I think we all get the idea of what a “By-Pass” is, whether it’s a by-pass road to divert traffic around a city, or a heart by-pass operation to channel blood supply around a restricted artery. So what does a By-Pass Diode do in a solar panel? Obviously it must divert something around something, but what, why, and how?
Right away, let’s quell the myth that By-Pass Diodes are there primarily to improve performance under shaded conditions.
Although some specialized large panels may incorporate a number of By-Pass Diodes in an attempt to mitigate some effects of total shading, that is not their primary purpose. They are there as a safety device to prevent heat damage to cells if those cells become completely covered by something opaque, therefore blocking all light getting to the cell or a group of cells. Under totally shaded conditions, silicon solar cells will actually absorb power from the other cells on the same circuit and, if the power is high enough, the cell can burn through the substrate and even cause a fire.
A diode in its basic form is essentially a one-way valve for electrical current. We connect a diode across a group of cells in a solar panel to form a by-pass path around those cells, and arrange it so that in normal operation the by-pass path is blocked.
Then, if one or a number of cells gets completely covered, the diode unblocks the connection and diverts current around the group of cells being protected. This way, although the covered cells will still absorb power from other cells in the group through their now isolated electrical circuit, they can’t absorb power from other cell groups in the panel or from other panels connected in series.
By limiting the number of cells affected by the shading in this way, we can limit the power absorption in the shaded cell(s) to ensure that it is not at a high enough level to cause excessive heating and cell burning.

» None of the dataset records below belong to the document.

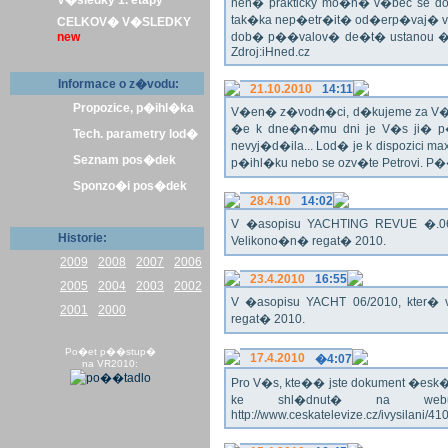
V�sledky 1. etapy
nen� prakticky mo�n� v�bec se dos
tak�ka nep�etr�it� od�erp�vaj� vo
CELKOV� V�SLEDKY
new
dob� p��valov� de�t� ustanou �pl
Zdroj:iHned.cz
Informace o z�vodu:
21.10.2010
14:11
Propozice, p�ihl�ka
V�en� z�vodn�ci, d�kujeme za V� z�
�e k dne�n�mu dni je V�s ji� p�
Tech. parametry lod�
nevyj�d�ila... Lod� je k dispozici m
Seznam pos�dek
p�ihl�ku nebo se ozv�te Petrovi. P
Sponzo�i pos�dek
28.4.10
14:02
V �asopisu YACHTING REVUE �.06/
Historie:
Velikono�n� regat� 2010.
2009
2008
2007
2006
23.4.2010
16:55
2005
2004
2003
2002
V �asopisu YACHT 06/2010, kter� 
2001
2000
regat� 2010.
Po�et p��stup�
17.4.2010
�4:07
na VR2010:
Pro V�s, kte�� jste dokument �esk� te
ke shl�dnut� na webu
http://www.ceskatelevize.cz/ivysilani/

The illustration above shows a solar panel with three By-Pass Diodes. The shaded cell is blocking the chain and restricting the output at the positive connection, causing the associated By-Pass Diode to “switch on” and allow the current to by-pass the shaded section.
The marine solar panels we offer utilize two By-Pass Diodes for each panel from 50 watts up to 160 watts (the Panasonic residential/commercial 330 watt panel has four). Effectively, each panel is electrically split into two halves, with a By-Pass Diode protecting each half. That way, if any of the cells get completely covered, the By-Pass Diode protecting that half of the panel “switches” itself on and isolates that half of the panel, leaving the other half unaffected. Note that the cells will still produce voltage even with very heavy shading, although current may be non-existent. It is only when light to the cell is completely blocked, i.e. something laying on the surface of the panel, that the voltage is reduced to zero, and that is when the By-Pass Diodes come into play.
Solara Power M and Standard series panels have By-Pass Diodes, referred to as “Hot-Spot Preventers”, mounted in an external Diode Box. This must be mounted in a dry location somewhere between the panel and the solar controller, and can be easily replaced if the diodes fail due to lightning damage. The Solara Diode Box also contains a Blocking Diode that can be utilized in a parallel-wired installation.
Solbian flexible panels have the two By-Pass Diodes embedded into the surface of the panel itself. There are some lower-cost flexible panels from other manufacturers that I’ve seen that appear to have only a single By-Pass Diode across the entire panel, and that may account for some of the burnt-cell damage we have seen with some of those panels.